A friend of mine was irked because his partner didn’t want to send out Christmas cards this year. Nothing to do with the expense, the time, anything, turns out she just didn’t feel like it. “We didn’t deserve to receive any,” he reflected.
A year off is no big deal, but this understandable tension illustrates a foundational idea that explains why close friendships are elusive—they depend upon reciprocity.
Zuckerberg has zucked up our understanding of terms like “acquaintance,” “friend,” and “close friend”. If you’re like most people, you have many acquaintances, maybe a handful or two or three of friends, and very few close friends. This Daily Mail article says most people have two close friends, down from three 25 years ago. I’ve seen similar U.S.-based research numbers. What distinguishes friends from acquaintances and close friends from mere friends?
Friends spend more time together than acquaintances. Acquaintances are people we enjoy when we occasionally end up at the same place at the same time. A large proportion of Facebook “friends” are acquaintances. With an acquaintance, you can go weeks or months without any face-to-face contact. You don’t really know what makes them tick and they’re clueless as to your inner life. In contrast, friends do things together more frequently—whether writing back and forth, talking, helping one another, working out together, eating, traveling, etc. Time together gives friends a feel for each other’s daily activities, hopes, fears, and thoughts more generally.

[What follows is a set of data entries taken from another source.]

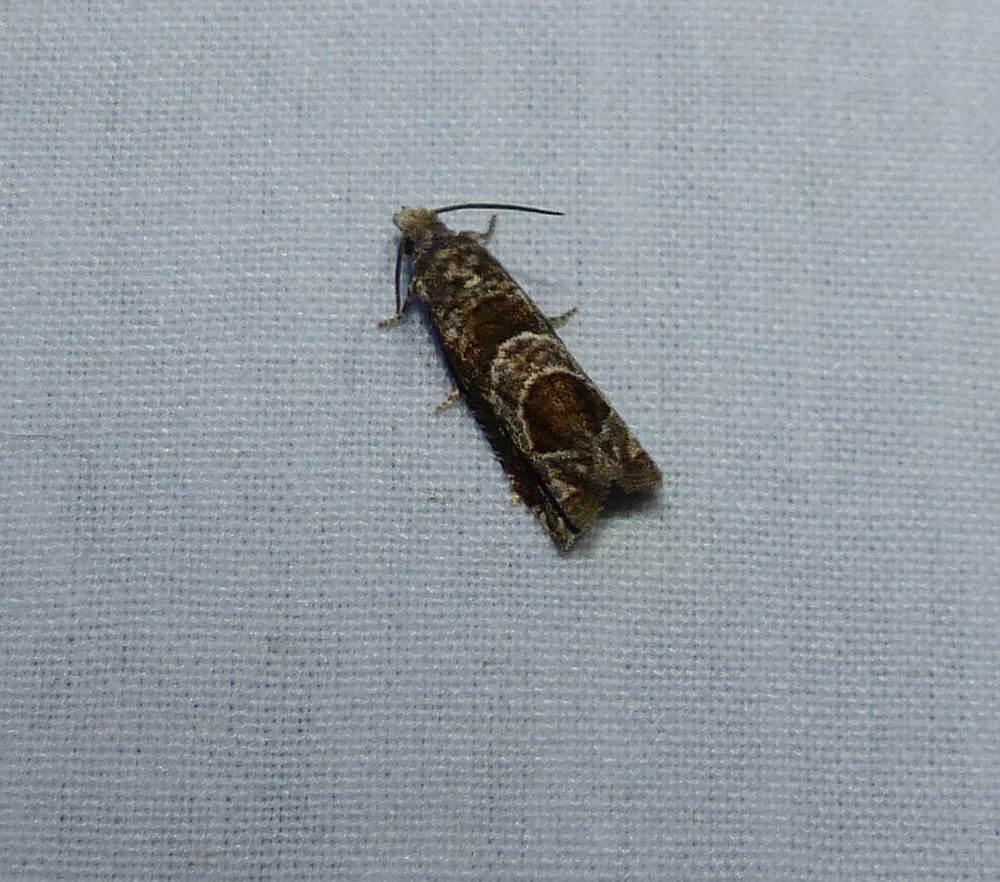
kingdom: Animalia
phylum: Arthropoda
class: Insecta
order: Lepidoptera
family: Tortricidae
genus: Sonia
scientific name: Sonia canadana
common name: Canadian sonia moth
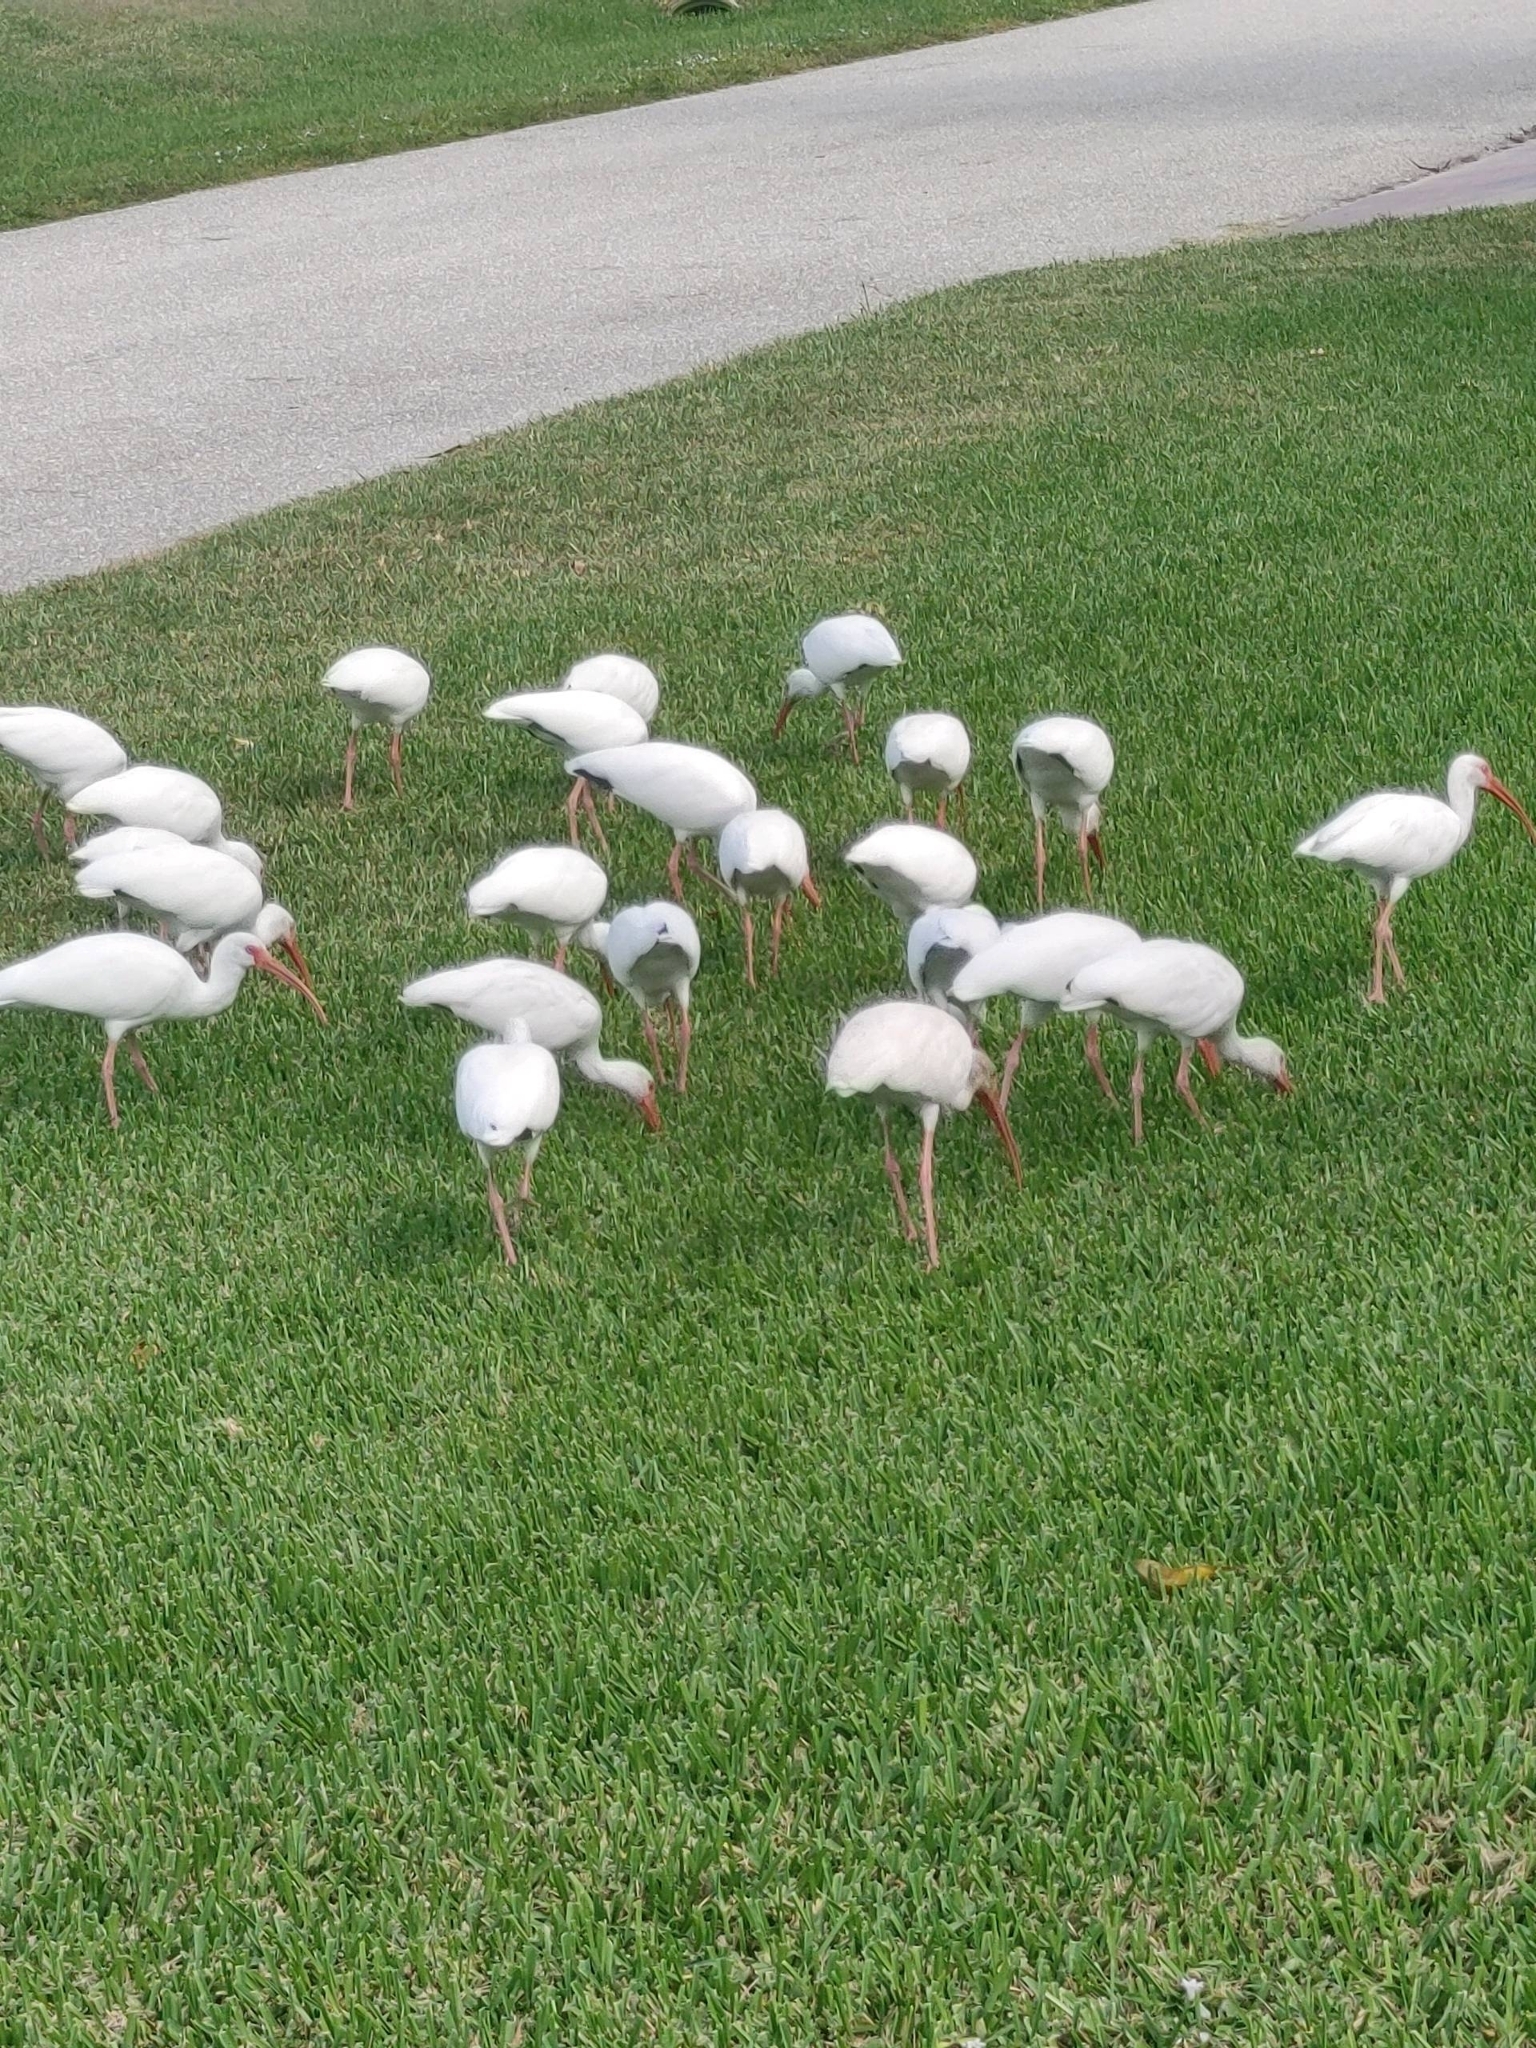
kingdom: Animalia
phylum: Chordata
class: Aves
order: Pelecaniformes
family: Threskiornithidae
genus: Eudocimus
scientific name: Eudocimus albus
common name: White ibis
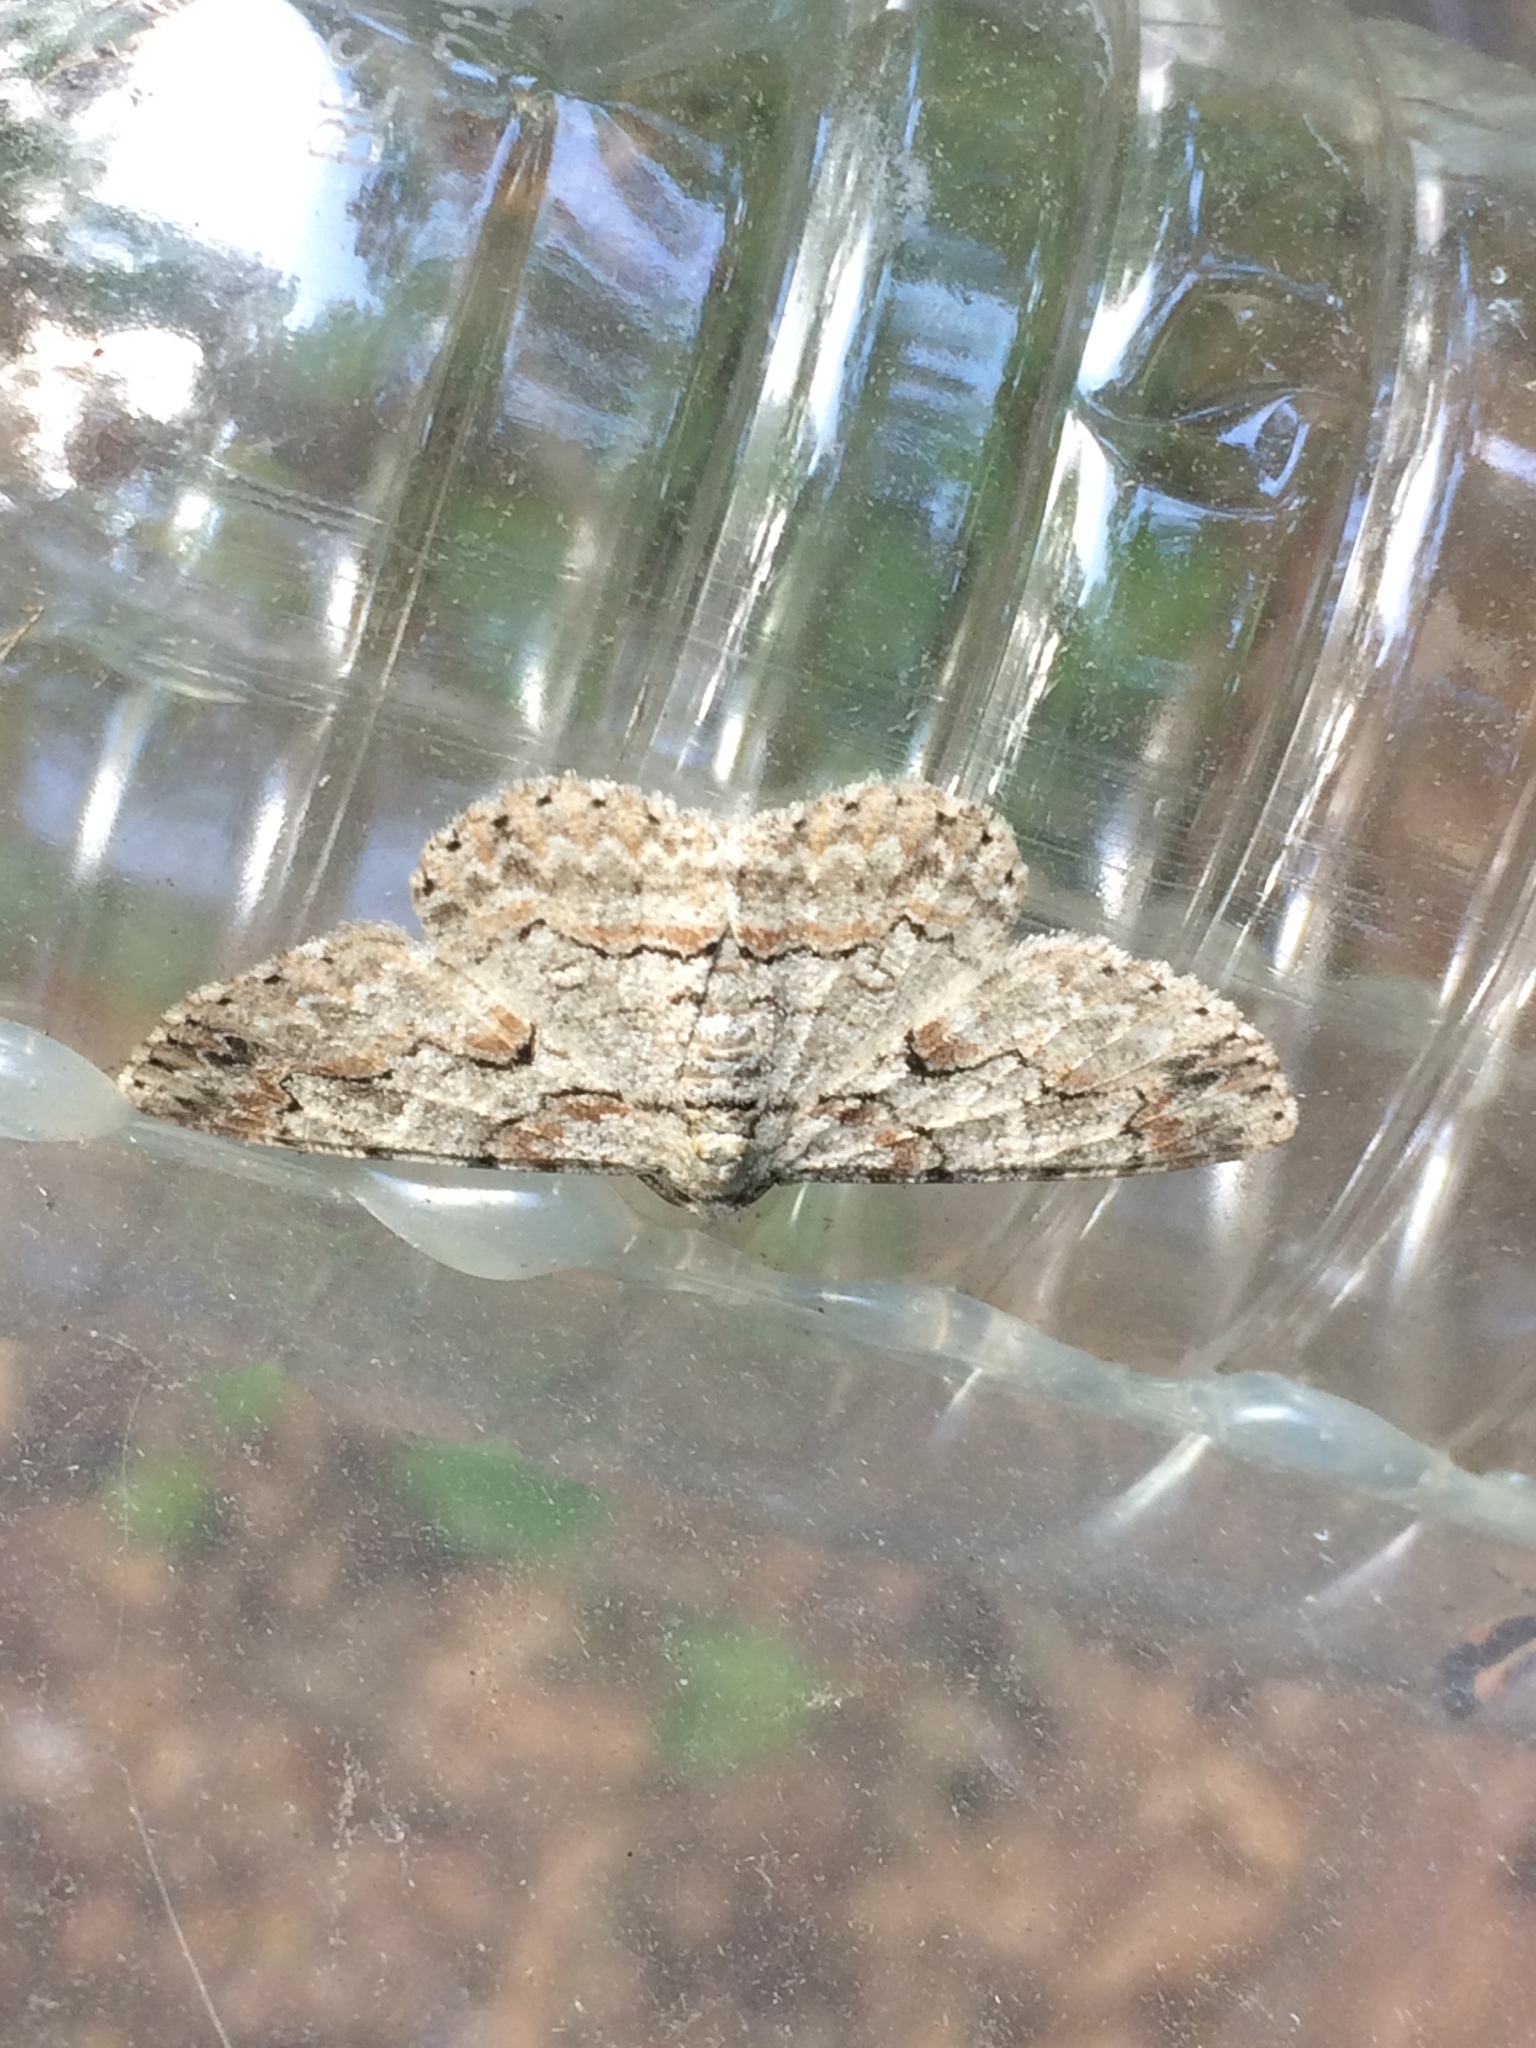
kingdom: Animalia
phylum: Arthropoda
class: Insecta
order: Lepidoptera
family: Geometridae
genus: Iridopsis
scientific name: Iridopsis defectaria
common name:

What distinguishes especially close friendships is both people initiate a similar amount. Communication; invitations to do things; and the degree of honesty, transparency, and trust are balanced. There’s a natural, shared reciprocity. That sounds more simplistic than it is. In actuality, no friendship is ever perfectly balanced. Close friends can weather a slight imbalance (10-15%?) at any given time, but more than that and closeness is inevitably sacrificed.
How to apply these ideas? Most people would trade several acquaintances for a friend and a handful of friends for one especially close one. Quality trumps quantity. All of us have friends we wish we were closer to, but they don’t initiate as much as we’d like. This is why life for middle schoolers is so filled with drama, the social imbalances wreak havoc. When it comes to unrequited friendship, most middle schoolers are not self-confident or secure enough to say, “Your loss.” We never completely escape the complexities prompted by social imbalances.
Think about your social constellation. Who are your acquaintances, friends, and close friends? Odds are you have acquaintances or friends who you wish would initiate more. I shortchange my long-distance friends because I’m allergic to telephones. I shortchange local friends because I’m similarly allergic to cell phones which means, like a modern day Rudolph, I can’t join in all the texting fun. More important than telephone calls and texts is a willingness to be vulnerable enough to allow friendships to deepen.
Consider using the changing of the calendar to tell a friend or two through your words and/or actions that you’d like to spend more time with them. If they don’t initiate any more than normal for whatever reason, don’t push it or dwell on it, life’s too short, close friendship can’t be forced. If need be, accept the limits of that particular friendship and invest your time and energy in another friend who may be waiting for an invitation to spend more time together and to be more vulnerable.